Data in this exercise:
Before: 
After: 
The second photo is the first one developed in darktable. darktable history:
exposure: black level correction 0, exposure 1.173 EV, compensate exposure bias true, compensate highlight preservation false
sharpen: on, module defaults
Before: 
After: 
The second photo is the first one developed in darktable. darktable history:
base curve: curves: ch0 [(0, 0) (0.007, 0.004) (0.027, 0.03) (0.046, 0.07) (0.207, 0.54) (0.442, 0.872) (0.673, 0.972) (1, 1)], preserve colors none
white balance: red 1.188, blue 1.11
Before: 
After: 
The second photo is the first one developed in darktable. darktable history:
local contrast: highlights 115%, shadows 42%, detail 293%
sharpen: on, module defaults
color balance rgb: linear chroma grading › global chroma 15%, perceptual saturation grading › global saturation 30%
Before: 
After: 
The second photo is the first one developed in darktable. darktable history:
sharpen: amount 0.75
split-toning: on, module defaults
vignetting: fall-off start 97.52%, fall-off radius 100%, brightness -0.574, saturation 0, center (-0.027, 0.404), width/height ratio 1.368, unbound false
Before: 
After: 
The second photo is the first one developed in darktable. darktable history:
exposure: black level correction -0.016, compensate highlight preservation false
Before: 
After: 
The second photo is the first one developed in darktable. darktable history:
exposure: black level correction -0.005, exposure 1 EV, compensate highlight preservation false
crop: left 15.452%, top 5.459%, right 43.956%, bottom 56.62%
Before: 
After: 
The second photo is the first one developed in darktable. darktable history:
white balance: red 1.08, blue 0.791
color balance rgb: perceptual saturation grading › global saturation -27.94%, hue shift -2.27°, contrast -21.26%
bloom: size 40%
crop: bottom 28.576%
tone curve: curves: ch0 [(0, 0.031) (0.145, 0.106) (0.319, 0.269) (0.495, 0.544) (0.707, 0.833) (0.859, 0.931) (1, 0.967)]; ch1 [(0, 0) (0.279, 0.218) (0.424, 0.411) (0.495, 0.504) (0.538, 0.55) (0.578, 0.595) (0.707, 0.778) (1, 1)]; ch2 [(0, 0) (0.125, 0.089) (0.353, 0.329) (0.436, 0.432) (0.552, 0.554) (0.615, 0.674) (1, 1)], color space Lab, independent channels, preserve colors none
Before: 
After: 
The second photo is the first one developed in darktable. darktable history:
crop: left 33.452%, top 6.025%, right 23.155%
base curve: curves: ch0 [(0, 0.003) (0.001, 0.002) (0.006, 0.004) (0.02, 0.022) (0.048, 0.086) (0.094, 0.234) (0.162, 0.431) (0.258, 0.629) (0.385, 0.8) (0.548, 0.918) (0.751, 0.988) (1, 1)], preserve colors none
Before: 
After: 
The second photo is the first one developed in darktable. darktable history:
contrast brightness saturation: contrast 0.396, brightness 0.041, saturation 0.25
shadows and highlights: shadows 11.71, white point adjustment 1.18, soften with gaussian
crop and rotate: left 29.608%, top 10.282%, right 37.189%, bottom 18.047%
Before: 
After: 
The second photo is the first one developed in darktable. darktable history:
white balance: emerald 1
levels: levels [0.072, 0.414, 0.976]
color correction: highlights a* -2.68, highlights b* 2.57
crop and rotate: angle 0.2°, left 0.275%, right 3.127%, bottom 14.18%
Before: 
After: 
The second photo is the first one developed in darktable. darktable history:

Exercise details:
Rewrite every line of the entries above as one numbered list, with each line as its own item and the blank lines left out.

Solution to this problem:
1. Before: 
2. After: 
3. The second photo is the first one developed in darktable. darktable history:
4. exposure: black level correction 0, exposure 1.173 EV, compensate exposure bias true, compensate highlight preservation false
5. sharpen: on, module defaults
6. Before: 
7. After: 
8. The second photo is the first one developed in darktable. darktable history:
9. base curve: curves: ch0 [(0, 0) (0.007, 0.004) (0.027, 0.03) (0.046, 0.07) (0.207, 0.54) (0.442, 0.872) (0.673, 0.972) (1, 1)], preserve colors none
10. white balance: red 1.188, blue 1.11
11. Before: 
12. After: 
13. The second photo is the first one developed in darktable. darktable history:
14. local contrast: highlights 115%, shadows 42%, detail 293%
15. sharpen: on, module defaults
16. color balance rgb: linear chroma grading › global chroma 15%, perceptual saturation grading › global saturation 30%
17. Before: 
18. After: 
19. The second photo is the first one developed in darktable. darktable history:
20. sharpen: amount 0.75
21. split-toning: on, module defaults
22. vignetting: fall-off start 97.52%, fall-off radius 100%, brightness -0.574, saturation 0, center (-0.027, 0.404), width/height ratio 1.368, unbound false
23. Before: 
24. After: 
25. The second photo is the first one developed in darktable. darktable history:
26. exposure: black level correction -0.016, compensate highlight preservation false
27. Before: 
28. After: 
29. The second photo is the first one developed in darktable. darktable history:
30. exposure: black level correction -0.005, exposure 1 EV, compensate highlight preservation false
31. crop: left 15.452%, top 5.459%, right 43.956%, bottom 56.62%
32. Before: 
33. After: 
34. The second photo is the first one developed in darktable. darktable history:
35. white balance: red 1.08, blue 0.791
36. color balance rgb: perceptual saturation grading › global saturation -27.94%, hue shift -2.27°, contrast -21.26%
37. bloom: size 40%
38. crop: bottom 28.576%
39. tone curve: curves: ch0 [(0, 0.031) (0.145, 0.106) (0.319, 0.269) (0.495, 0.544) (0.707, 0.833) (0.859, 0.931) (1, 0.967)]; ch1 [(0, 0) (0.279, 0.218) (0.424, 0.411) (0.495, 0.504) (0.538, 0.55) (0.578, 0.595) (0.707, 0.778) (1, 1)]; ch2 [(0, 0) (0.125, 0.089) (0.353, 0.329) (0.436, 0.432) (0.552, 0.554) (0.615, 0.674) (1, 1)], color space Lab, independent channels, preserve colors none
40. Before: 
41. After: 
42. The second photo is the first one developed in darktable. darktable history:
43. crop: left 33.452%, top 6.025%, right 23.155%
44. base curve: curves: ch0 [(0, 0.003) (0.001, 0.002) (0.006, 0.004) (0.02, 0.022) (0.048, 0.086) (0.094, 0.234) (0.162, 0.431) (0.258, 0.629) (0.385, 0.8) (0.548, 0.918) (0.751, 0.988) (1, 1)], preserve colors none
45. Before: 
46. After: 
47. The second photo is the first one developed in darktable. darktable history:
48. contrast brightness saturation: contrast 0.396, brightness 0.041, saturation 0.25
49. shadows and highlights: shadows 11.71, white point adjustment 1.18, soften with gaussian
50. crop and rotate: left 29.608%, top 10.282%, right 37.189%, bottom 18.047%
51. Before: 
52. After: 
53. The second photo is the first one developed in darktable. darktable history:
54. white balance: emerald 1
55. levels: levels [0.072, 0.414, 0.976]
56. color correction: highlights a* -2.68, highlights b* 2.57
57. crop and rotate: angle 0.2°, left 0.275%, right 3.127%, bottom 14.18%
58. Before: 
59. After: 
60. The second photo is the first one developed in darktable. darktable history:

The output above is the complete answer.